Across U.S., officials lock horns over how to ease lockdown
Vegas mayor offers city as control group; Missouri sues China
President Donald Trump claimed Wednesday that he had signed an executive order “temporarily suspending immigration into the United States.” But experts said the order merely will delay the issuance of green cards for a minority of immigrants.
Trump said his move, announced in a Monday tweet, was necessary to help Americans get back to work in an economy ravaged by the coronavirus.
“This will ensure that unemployed Americans of all backgrounds will be first in line for jobs as our economy reopens,” he said.
But the order includes a long list of exemptions, including for those who are currently in the country and those seeking entry to work as physicians and nurses, as well as the spouses and minor children of American citizens. The 60-day pause also leaves untouched the hundreds of thousands of temporary work visas the country issues each year.
Meanwhile, Trump on Wednesday took issue with Georgia Gov. Brian Kemp’s decision to begin reopening businesses such as hair salons and tattoo parlors when the coronavirus continues to spread.
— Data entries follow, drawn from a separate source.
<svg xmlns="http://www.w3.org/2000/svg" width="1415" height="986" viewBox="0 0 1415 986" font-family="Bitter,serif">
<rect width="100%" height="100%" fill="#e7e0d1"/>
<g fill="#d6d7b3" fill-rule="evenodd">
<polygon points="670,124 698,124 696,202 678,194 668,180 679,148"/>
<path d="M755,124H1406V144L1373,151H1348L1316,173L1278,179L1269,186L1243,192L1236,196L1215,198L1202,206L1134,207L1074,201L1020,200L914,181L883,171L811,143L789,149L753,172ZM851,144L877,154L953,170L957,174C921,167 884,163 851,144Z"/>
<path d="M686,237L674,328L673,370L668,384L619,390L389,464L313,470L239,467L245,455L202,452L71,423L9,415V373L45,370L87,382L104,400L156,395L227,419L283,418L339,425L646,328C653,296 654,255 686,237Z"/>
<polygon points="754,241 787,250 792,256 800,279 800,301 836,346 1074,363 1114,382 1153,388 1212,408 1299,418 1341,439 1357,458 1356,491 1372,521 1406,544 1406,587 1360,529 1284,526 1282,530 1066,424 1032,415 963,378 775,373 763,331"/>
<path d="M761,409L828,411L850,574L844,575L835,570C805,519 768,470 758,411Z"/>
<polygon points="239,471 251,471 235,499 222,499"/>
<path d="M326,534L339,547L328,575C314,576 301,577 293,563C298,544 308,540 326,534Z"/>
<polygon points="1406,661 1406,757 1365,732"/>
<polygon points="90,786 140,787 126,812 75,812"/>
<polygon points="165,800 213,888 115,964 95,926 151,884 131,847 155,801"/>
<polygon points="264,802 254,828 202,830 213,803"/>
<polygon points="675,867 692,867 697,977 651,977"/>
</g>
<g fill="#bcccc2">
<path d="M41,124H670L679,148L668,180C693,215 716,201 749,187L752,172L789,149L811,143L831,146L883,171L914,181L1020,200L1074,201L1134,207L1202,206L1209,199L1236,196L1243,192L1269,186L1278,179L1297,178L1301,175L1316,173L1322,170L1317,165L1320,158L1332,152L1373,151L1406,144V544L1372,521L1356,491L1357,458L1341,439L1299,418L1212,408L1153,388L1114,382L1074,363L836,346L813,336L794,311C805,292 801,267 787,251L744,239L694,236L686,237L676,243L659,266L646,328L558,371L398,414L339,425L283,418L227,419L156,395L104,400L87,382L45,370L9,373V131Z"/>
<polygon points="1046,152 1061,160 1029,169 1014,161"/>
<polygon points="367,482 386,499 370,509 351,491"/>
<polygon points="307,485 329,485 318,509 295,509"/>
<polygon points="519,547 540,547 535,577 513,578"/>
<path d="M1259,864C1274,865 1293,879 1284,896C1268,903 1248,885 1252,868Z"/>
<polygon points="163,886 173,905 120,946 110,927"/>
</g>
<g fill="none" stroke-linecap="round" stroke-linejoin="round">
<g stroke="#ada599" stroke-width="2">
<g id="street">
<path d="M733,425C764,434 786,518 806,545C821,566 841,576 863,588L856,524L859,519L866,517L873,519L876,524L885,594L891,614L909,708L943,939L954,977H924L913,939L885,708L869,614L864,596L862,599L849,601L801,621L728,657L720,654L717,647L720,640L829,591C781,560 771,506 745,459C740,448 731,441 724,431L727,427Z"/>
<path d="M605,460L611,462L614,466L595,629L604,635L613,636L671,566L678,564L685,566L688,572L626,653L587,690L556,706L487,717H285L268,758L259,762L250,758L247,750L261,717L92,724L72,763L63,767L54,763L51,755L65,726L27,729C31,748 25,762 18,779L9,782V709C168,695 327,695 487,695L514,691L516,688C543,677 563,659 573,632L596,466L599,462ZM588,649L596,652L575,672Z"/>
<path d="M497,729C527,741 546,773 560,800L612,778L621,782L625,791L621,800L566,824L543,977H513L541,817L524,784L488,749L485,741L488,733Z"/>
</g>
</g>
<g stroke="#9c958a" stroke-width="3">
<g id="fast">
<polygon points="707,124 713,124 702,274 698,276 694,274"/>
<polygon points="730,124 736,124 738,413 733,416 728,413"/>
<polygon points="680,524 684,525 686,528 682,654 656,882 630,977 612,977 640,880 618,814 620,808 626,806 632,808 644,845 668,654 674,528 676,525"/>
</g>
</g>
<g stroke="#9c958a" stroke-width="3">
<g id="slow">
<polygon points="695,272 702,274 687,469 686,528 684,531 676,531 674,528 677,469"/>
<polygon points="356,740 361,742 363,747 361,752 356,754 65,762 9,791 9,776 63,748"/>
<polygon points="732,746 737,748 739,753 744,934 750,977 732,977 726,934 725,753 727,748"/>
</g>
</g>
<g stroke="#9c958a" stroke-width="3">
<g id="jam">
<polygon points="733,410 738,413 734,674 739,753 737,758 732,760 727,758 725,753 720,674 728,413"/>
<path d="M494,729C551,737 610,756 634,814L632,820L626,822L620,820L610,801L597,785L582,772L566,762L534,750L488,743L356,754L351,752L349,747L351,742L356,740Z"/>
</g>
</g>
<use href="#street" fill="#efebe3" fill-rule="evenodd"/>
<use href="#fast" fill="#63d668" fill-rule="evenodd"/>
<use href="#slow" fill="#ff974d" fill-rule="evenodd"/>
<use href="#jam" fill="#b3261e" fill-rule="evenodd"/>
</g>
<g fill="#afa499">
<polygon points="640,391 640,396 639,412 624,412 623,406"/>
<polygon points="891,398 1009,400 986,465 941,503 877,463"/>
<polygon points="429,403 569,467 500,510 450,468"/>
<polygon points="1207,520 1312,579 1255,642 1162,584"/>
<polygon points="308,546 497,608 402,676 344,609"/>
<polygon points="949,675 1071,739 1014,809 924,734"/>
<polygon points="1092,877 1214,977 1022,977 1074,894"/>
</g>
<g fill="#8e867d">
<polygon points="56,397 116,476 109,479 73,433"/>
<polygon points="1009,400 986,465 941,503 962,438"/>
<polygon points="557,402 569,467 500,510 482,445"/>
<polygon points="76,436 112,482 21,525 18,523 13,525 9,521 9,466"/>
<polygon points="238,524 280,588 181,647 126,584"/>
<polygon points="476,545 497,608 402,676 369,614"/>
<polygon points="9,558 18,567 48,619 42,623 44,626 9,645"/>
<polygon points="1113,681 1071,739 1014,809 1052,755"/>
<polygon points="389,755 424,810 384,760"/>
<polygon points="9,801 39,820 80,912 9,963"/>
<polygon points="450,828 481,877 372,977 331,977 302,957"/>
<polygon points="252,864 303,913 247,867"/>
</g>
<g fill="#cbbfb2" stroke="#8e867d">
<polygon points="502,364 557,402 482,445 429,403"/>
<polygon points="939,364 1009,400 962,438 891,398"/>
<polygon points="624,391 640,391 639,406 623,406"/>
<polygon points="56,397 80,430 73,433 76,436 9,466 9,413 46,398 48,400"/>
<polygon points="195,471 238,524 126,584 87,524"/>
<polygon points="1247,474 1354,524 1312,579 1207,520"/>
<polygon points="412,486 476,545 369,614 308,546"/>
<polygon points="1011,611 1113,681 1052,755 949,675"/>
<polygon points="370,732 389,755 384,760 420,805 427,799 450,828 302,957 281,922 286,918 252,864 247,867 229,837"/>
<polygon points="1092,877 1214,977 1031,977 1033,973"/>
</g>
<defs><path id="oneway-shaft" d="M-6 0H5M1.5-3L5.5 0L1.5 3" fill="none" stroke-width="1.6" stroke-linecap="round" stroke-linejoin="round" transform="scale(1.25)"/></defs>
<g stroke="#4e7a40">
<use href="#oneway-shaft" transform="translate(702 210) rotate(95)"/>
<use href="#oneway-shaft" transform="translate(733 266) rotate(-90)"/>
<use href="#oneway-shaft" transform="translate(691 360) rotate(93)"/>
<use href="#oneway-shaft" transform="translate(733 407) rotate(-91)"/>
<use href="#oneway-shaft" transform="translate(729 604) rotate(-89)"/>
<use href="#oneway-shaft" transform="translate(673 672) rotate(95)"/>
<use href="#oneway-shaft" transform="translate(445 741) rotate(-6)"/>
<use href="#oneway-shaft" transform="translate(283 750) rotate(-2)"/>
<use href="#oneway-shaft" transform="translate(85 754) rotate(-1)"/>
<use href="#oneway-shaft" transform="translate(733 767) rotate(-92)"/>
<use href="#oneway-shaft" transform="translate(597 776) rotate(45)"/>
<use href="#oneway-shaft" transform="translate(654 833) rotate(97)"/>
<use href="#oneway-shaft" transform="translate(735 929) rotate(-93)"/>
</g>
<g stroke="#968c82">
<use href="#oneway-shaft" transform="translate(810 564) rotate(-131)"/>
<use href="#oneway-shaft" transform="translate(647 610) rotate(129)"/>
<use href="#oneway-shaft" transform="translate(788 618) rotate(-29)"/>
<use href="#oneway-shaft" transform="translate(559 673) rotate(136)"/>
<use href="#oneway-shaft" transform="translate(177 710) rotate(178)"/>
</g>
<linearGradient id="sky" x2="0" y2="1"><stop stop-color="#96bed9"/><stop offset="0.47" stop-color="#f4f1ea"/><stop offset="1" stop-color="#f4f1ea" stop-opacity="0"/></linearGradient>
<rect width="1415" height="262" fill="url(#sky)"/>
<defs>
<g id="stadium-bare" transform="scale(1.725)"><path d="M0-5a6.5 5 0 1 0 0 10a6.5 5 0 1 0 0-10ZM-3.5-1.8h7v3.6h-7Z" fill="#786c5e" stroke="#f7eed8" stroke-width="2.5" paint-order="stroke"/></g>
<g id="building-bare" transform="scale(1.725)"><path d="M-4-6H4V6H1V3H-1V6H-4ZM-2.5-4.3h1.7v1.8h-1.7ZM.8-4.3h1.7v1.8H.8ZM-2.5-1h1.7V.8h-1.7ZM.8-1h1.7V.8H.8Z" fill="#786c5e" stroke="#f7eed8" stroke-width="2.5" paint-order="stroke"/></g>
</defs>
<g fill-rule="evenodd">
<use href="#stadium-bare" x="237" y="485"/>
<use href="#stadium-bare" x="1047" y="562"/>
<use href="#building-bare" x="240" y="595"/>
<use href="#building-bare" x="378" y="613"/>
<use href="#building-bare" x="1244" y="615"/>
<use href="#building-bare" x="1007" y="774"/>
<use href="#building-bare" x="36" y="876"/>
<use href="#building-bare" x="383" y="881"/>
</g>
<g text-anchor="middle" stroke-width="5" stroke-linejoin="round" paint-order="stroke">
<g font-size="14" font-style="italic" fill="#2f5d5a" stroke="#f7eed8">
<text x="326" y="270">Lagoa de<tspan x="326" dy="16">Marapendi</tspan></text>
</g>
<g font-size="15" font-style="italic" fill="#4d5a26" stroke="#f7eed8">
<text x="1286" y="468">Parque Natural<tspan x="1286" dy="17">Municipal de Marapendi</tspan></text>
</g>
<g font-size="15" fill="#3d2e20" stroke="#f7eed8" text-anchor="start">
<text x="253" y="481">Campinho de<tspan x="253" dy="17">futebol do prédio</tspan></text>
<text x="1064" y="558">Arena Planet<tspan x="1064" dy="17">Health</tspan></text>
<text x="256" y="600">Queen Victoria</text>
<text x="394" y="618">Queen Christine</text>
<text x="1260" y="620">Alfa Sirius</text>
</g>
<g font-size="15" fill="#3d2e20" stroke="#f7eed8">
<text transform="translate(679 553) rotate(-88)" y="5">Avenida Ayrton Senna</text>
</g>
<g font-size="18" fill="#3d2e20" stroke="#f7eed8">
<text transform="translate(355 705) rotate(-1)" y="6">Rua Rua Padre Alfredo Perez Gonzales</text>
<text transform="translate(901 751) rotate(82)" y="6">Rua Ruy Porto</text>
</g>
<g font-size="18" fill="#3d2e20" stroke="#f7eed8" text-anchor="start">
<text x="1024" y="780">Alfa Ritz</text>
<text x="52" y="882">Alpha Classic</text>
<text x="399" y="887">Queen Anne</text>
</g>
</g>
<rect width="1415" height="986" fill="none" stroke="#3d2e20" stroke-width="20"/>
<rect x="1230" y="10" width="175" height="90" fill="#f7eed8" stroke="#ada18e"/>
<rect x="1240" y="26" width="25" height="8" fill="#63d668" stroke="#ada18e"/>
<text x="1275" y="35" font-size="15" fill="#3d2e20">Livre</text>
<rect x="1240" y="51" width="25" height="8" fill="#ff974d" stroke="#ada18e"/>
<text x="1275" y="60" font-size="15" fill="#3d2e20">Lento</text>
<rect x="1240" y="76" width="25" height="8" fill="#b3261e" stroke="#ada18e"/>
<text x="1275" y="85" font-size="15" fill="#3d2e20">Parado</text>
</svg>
Trump said at a White House briefing that he disagrees “strongly” with the Republican governor’s decision to allow the reopening of businesses like barber shops where social distancing is impossible, saying they stand “in violation of the phase one guidelines” his administration released last week.
While Trump said he wants Kemp to do what he thinks is right, the president said he thinks opening beauty salons and barber shops during phase one ‘is just too soon.”
“They can wait a little bit longer,” Trump said. “Just a little bit not much, because safety had to predominate.”
In Nevada, officials condemned Las Vegas Mayor Carolyn
Goodman after she called for casinos and other nonessential businesses to reopen and suggested the city could serve as a test case to measure the impact during the coronavirus pandemic.
One local official called her comments “reckless and dangerous” and another described them as an “embarrassment.”
Goodman, during a 25minute interview with Anderson Cooper on CNN, said she wants everything back open, including casinos, restaurants and small businesses, and a return of conventions.
The politically independent mayor suggested that “viruses for years have been here” and said that she had suggested that the citizens of Las Vegas become “a control group” to see how relaxing closures and restrictions would affect the city.
“I offered to be a control group and I was told by our statistician you can’t do that because people from all parts of southern Nevada come in to work in the city,” Goodman said. “We would love to be that placebo side so you have something to measure against.“
Goodman for weeks has spoken out against Democratic Gov. Steve Sisolak’s orders shuttering casinos and non-essential businesses, calling it “total insanity” that’s “killing Las Vegas.”
Meanwhile, China slammed a lawsuit brought against it by Missouri over the pandemic as “very absurd.”
Foreign Ministry spokesman Geng Shuang said the legal action had “no factual and legal basis at all,” and repeated defenses of China’s response to the outbreak that largely has subsided in the country where it was first detected.
The ministry and other Chinese government departments have denied accusations that officials delayed reporting on the extent of the outbreak in the central Chinese city of Wuhan late last year, even as reports pile up that worries over political stability were placed above public health concerns.
Missouri’s top state prosecutor Tuesday announced the lawsuit that alleges Chinese officials are to blame for the pandemic that has sickened around 2.5 million worldwide, thrown tens of millions out of work and devastated local economies, including in China.
The state’s action likely will end up being largely symbolic, however, since lawsuits against other countries typically don’t go anywhere because U.S. law generally prohibits them.
Independent reports say Missouri has reported 215 deaths from the virus.
In New York, two pet cats have tested positive for the coronavirus, marking the first confirmed cases in companion animals in the United States, federal officials said Wednesday.
The cats, which had mild respiratory illnesses and are expected to recover, are thought to have contracted the virus from people in their households or neighborhoods, the U.S. Department of Agriculture and the federal Centers for Disease Control and Prevention said.
The finding, which comes after positive tests in some tigers and lions at the Bronx Zoo, adds to a small number of confirmed cases of the virus in animals worldwide.
U.S. authorities, including the nation’s top infectious disease expert, Dr. Anthony Fauci, say that while it appears some animals can get the virus from people, there’s no indication pets are transmitting it to human beings.
“Now, obviously, is that impossible? I mean, biologically, no, anything is possible,“Fauci said. “But there’s no evidence whatsoever that we’ve seen from an epidemiological standpoint that pets can be transmitters within a household.”